The following three applications access the Flight_Totals table:

App1:  SELECT *
FROM Flight_Totals;

App2:  SELECT *
FROM Flight_Totals
WHERE Flight_Number >= 1 AND FlightNumber <= 500;

Then the application does some processing and determines how the data is to be updated/deleted/inserted and returns the updated data (we can assume that the amount of data stays constant)

App3:  SELECT *
FROM Flight_Totals
WHERE Flight_Number >= 501 AND FlightNumber <= 1000;

Then the application does some processing and determines how the data is to be updated/deleted/inserted and returns the updated data (we can assume that the amount of data stays constant)

There are three sites in our network: Site 1, Site 2 and Site 3.  Suppose we are following a Data Shipping approach where data is sent to a given site for processing.  Application App1 is executed at Site 1, App2 at Site 2 and App3 at Site 3.  Application App1 is executed the same number of times as App2, while App2 is executed three times as often as App3.
 
The cost of reading a non-local fragment is 1 and the cost of writing a non-local fragment is an additional 1 unit (i.e., read + write).  The cost of reading or writing a local fragment is 0 units.  The cost of storing a fragment at a site is not a factor.

How should we allocate copies of the fragments to sites so that the processing costs are minimal?  Justify your answer.
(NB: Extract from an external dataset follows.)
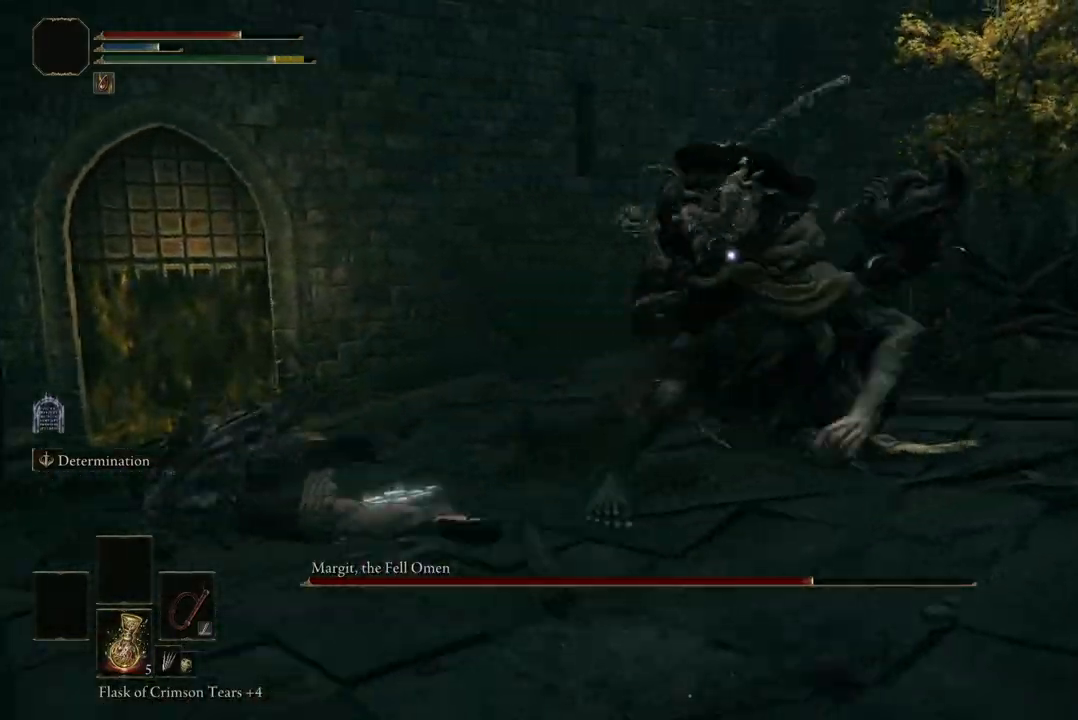
{"buttons": [], "left_stick": "up", "right_stick": "center", "events": [[433, "left_stick", "up"]]}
Question 7: ( Database Recovery )

Shadow paging is a database recovery technique that can be classified as a NO-UNDO/NO-REDO scheme.  Shadow paging was originally proposed in the late
1970's for recovery in a single-user database environment.  For this question, you will need to propose an extension to the original shadow paging scheme that can be used in a multi-user database environment.

Some of the historical disadvantages associated with applying shadow paging
to a multi-user environment include the high cost of reading the page table, the high cost of writing the shadow page table, and  the loss of locality (clustering) of data pages. Your multi-user shadow paging scheme should address these disadvantages.  So, you should explain/justify why these are no longer disadvantages for your shadow paging approach.

Since recovery is tied to concurrency control, you can assume that the database system employs two-phase locking at the page level.

As a hint for this question, you might consider how technology has advanced
since the 1970's.

Question 8 (Technology and Applications)

In the last decade, the database technology has started accommodating products and functionalities that are geared to support certain applications. Consider Data Warehousing Systems, OLAP tools (that work with multidimensional data) , Data Mining Tools, and tools for searching information on the web. For any  three out of these categories, answer the following:

- what are the typical products if any, that you can think of under this category
- what is the functionality peculiar to this family of products
- what are the database challenges in providing  these functionalities
- what is the current state of research with respect to the challenging problems for this category
 
Question 9 (Database Security)

A. Consider the concept of multi-level security models for databases.
- explain what this concept means and implies in terms of its implementation
- describe in any two MAC (mandatory access control models) support it : in particular, talk about how they store data and how they process queries
- How is polyinstantiation related to this? What does it do and what goals does it achieve?

B. List any two outstanding important problems faced in making databases 100% secure. Discuss what measures have been proposed in research and practice to deal with the problems. What further work is necessary to work toward the ultimate goal?